Это одна сторона вопроса о проблематичности понятия профессионализма в поэзии. Но есть и другая сторона. Во-первых, происходит все более мощное взаимопереплетение и взаимопревращение поэзии, прозы, эссеистики и академического письма. Во-вторых, электронные реалии бытования поэтических текстов (см., например, статью Павла Арсеньева «Техника чтения 2.0, или Поэзия после блогов», опубликованную в 2011 году в журнале «[Транслит]») подводят нас к пониманию того глобального процесса, который, например, Сергей Огурцов именует кризисом линейного письма (см. его статью «Кроме тел и языков» из «[Транслита]» 2013 года: «Отождествляя себя с текстом, поэзия одновременно выпадает из генеративной процедуры искусства и оказывается в зависимости от материальной судьбы текста как носителя информации»; «Говоря точнее, не известно прецедентов кризиса письма как средства, зато есть ряд примеров исчезновения других медиумов, и прежде всего – переход в само письмо устной речи, а также, с не менее драматичными эффектами, переход от рукописного текста к печати, – но все эти трансформации вписаны в историю самого письма. То, что приходит ему на смену, располагается уже вне этой истории, более того – вне истории как таковой, ибо историческое сознание само по себе является продуктом письменности; и это отнюдь не выведенный из гипертекстуальности так называемым постмодернизмом конец истории. Если поэзия не признает настоящее положение вещей, она обречена даже в случае сохранения письма в том или ином виде (рудиментарном, сведенном до тегов и мемов, или же активном, но элитаризованном в кругах грамотного меньшинства) – обречена разделить участь всех прочих текстов, становящихся сегодня претекстами, программами для технических изображений (Флюссер)»). На фоне всего этого говорить о техническом профессионализме и даже профессионализме легитимационном – по меньшей мере затруднительно, поскольку канон «профессиональности», если таковой и существует, стремительно размывается. И размывается не по причине «падения качества», вызванного «нашествием» «любителей-графоманов» и/или «диверсией» «постмодернистов», а в силу того, что поэзия – как форма письма, форма говорения, форма мышления, форма (воспользуемся терминологией Бадью) постсобытийной истины – приходит к пересмотру своих оснований, соединяясь (и по-новому размежевываясь) с другими видами речи и обретая иную «графическую телесность».
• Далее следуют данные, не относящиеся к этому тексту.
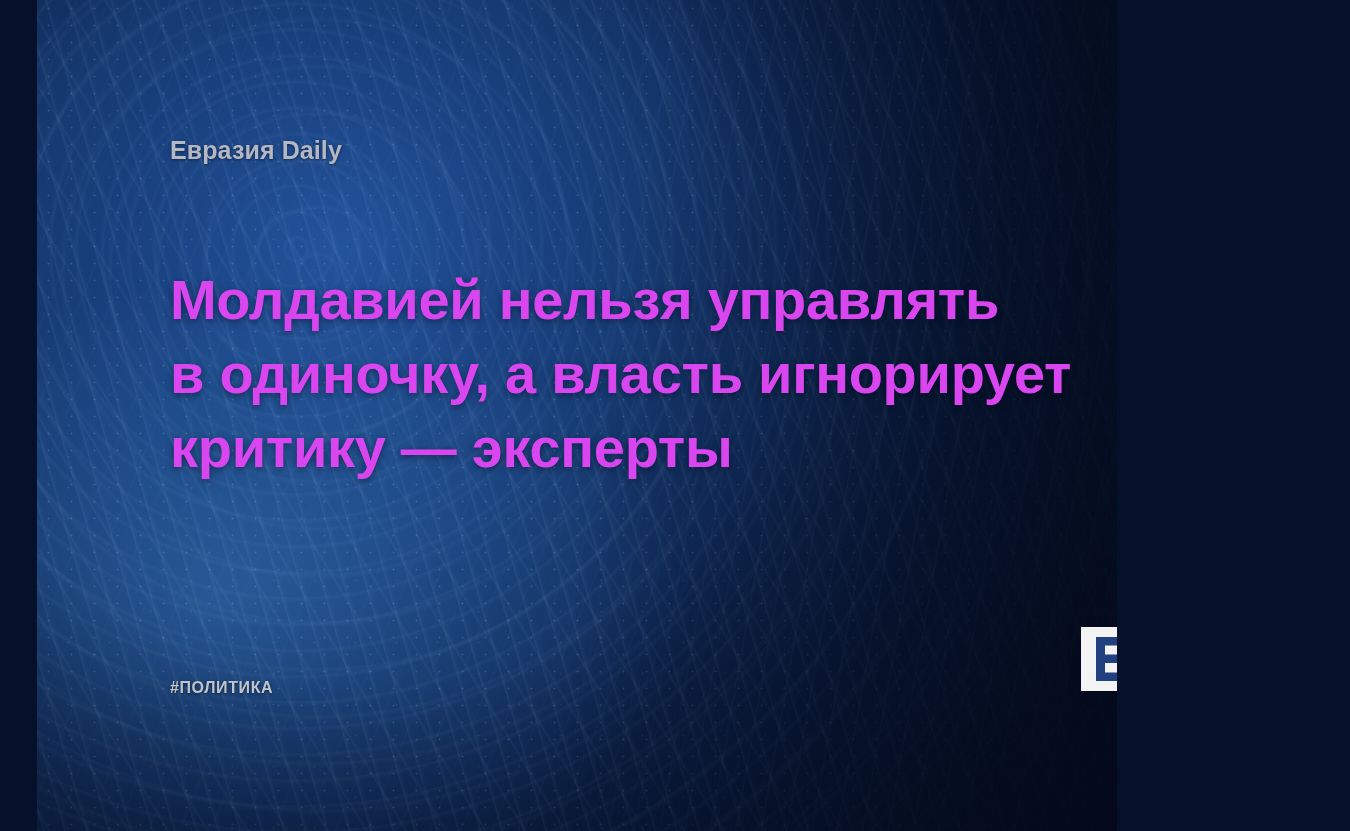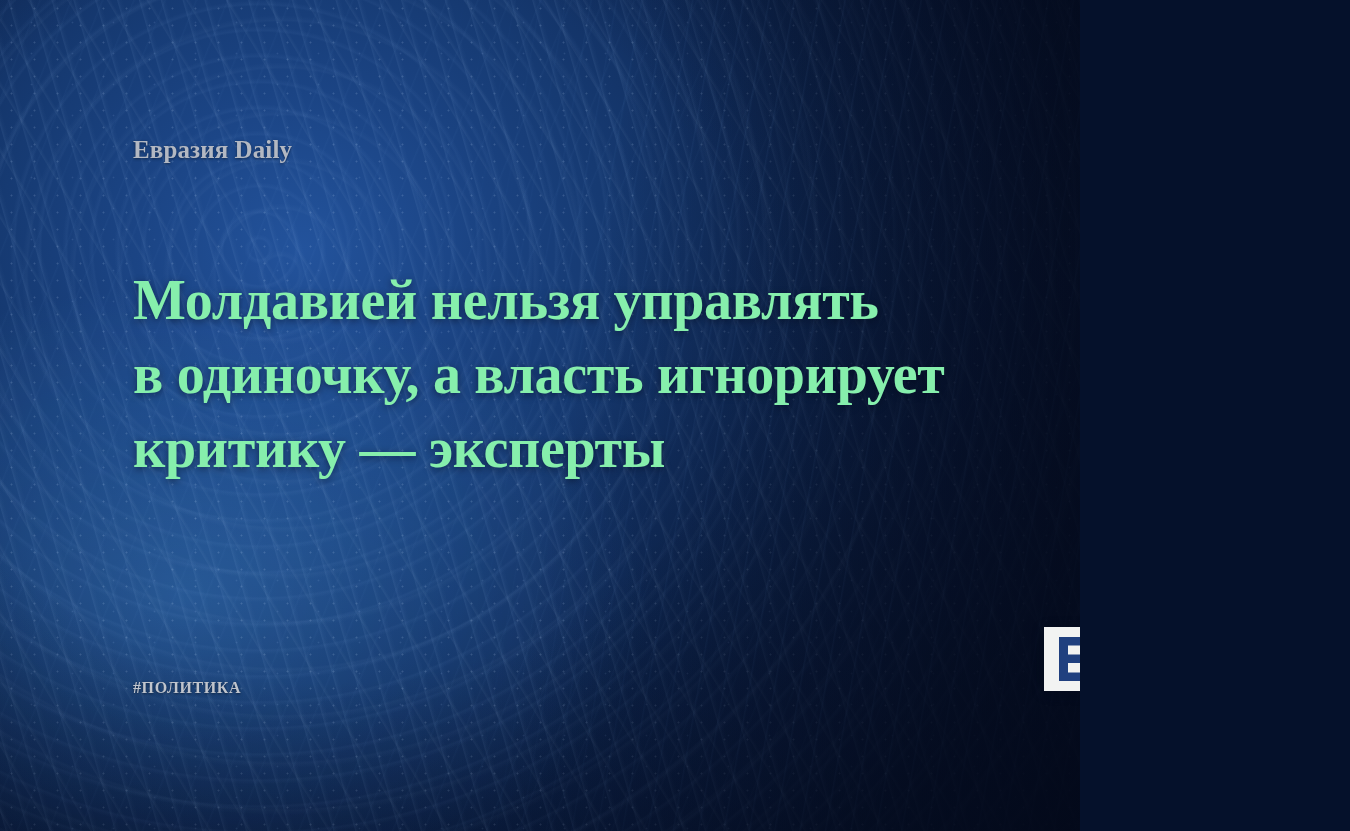--- a/index.html
+++ b/index.html
@@ -7,23 +7,24 @@
     margin: 0;
     padding: 0;
     background: #05112b;
   }
 
   #card {
     position: relative;
     width: 1080px;
     height: 831px;
     overflow: hidden;
-    font-family: Liberation Serif, serif;
+    font-family: Liberation Sans, sans-serif;
     background-color: #0c1f4c;
     user-select: none;
+    margin-left: 37px;
   }
 
   
   .bg-layer {
     position: absolute;
     inset: 0;
     pointer-events: none;
   }
 
   
@@ -167,21 +168,21 @@
 
   .headline {
     position: absolute;
     left: 133px;
     top: 263px;
     width: 920px;
     margin: 0;
     font-size: 56px;
     line-height: 74px;
     font-weight: bold;
-    color: #86efac;
+    color: #d946ef;
     letter-spacing: -0.3px;
     text-shadow: 0 2px 7px rgba(2,8,24,0.5);
     white-space: pre-line;
   }
 
   .category {
     position: absolute;
     left: 133px;
     top: 679px;
     font-size: 16px;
Подытожу сказанное. Если одни значения профессионализма (зарабатывание денег; жанр времяпрепровождения; легитимация) применимы только в рамках социологии литературы, то другие (техническое мастерство; обновление смыслового поля) могут быть использованы в разговоре об устройстве того или иного поэтического произведения, о собственно поэтической практике того или иного автора либо группы/школы/традиции, однако такое использование «профессиональных» характеристик всегда ограничено рамками «производственного» разговора, то есть разговора, сводящего поэзию к самодостаточному порождению законченных продуктов – стихотворных текстов. Как только речь заходит дальше производства литературного продукта, производства (или, если прибегнуть к более мягкой, обманчиво «органической» терминологии, приращения) смыслов и почти неизбежно связанного с этим производства почестей (они же – символический капитал: публикации, награды, слава у современников и потомков etc, а равно и капитал несимволический – денежное вознаграждение), то есть как только дело приближается к существу поэтического опыта, понятие профессионализма мгновенно утрачивает всякий смысл. Здесь требуется уже совсем другой понятийный аппарат и совсем другой способ мышления и восприятия.

Примечание:
Андрей Бауман – журналист, литературный редактор. Живёт в Санкт-Петербурге.